I got to the eye doctor and he wants to know if I’m peeing blood or have a loose stool. The answer is “no” but then my eye doctor wants to know the same thing 3 days later. Can this stuff be centralized? Let me tell you what I do have – tendonitis in my right wrist from all these damn forms!
You’ve Got to be Kidding Me
The other day a guy came to my house to fix my gutters. He texted me later to say he was going to drive by and deliver me an invoice. Say what? Dude, you need some help with your system! Just text me the invoice and I can text the money back to you. It’s called Apple Pay cash – hello? Unfortunately I missed him when he came back by so he left the invoice on my door. I did the only sensible thing and texted him to tell him I had his check ready for him to drive by and pick up. He replies back “can you just PayPal me”? Bro… You are missing the concept!

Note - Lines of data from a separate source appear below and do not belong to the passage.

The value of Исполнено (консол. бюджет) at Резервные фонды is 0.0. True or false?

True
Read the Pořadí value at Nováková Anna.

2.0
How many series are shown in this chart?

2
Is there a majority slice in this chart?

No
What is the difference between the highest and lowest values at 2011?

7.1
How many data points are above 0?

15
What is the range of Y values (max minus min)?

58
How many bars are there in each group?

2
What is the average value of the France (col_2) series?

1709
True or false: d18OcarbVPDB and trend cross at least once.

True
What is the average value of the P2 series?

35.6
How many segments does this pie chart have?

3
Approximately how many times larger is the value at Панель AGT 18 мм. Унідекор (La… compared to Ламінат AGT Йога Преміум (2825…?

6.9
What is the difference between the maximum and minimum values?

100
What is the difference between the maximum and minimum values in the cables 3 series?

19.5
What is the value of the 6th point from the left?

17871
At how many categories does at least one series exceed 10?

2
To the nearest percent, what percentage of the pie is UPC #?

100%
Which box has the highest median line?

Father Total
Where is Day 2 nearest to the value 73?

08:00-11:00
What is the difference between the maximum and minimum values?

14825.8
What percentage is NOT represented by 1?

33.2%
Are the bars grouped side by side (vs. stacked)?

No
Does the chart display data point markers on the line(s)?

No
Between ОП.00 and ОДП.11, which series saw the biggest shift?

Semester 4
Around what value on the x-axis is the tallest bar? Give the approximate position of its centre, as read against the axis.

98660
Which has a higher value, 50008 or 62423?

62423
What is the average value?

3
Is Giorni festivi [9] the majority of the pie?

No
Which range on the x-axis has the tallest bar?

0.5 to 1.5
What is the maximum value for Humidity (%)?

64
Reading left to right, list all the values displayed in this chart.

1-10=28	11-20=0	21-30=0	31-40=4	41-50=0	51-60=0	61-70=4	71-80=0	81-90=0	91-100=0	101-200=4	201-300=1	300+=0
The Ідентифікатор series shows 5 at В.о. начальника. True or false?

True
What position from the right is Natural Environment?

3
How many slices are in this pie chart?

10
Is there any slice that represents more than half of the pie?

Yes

- Can we get some efficiency in business?
- Can we get the music on hold to sound right?
- After 30 years of voicemail do we really need to be told what to do after the beep?
- Can we establish a rule that if I call you and the call drops, I am the one that calls back. Don’t try calling me back when I called you in the first place! We end up with busy signals and voicemails trying to re-establish the call.
- How about a Nashville transit plan that simply begins with timing the traffic lights? Too hard? And nuke the HOV lane, it’s a joke.
- And finally, let’s make a restaurant with concrete floors, brick walls, tin ceilings, and put a guy in there with an acoustic guitar plugged into a direct box and $100 PA speakers from 1986 pushing 100db. Atmosphere? Or would you like 2 shots of tinnitus on the rocks?
Ok… time for 2 more shots of my own – cheers!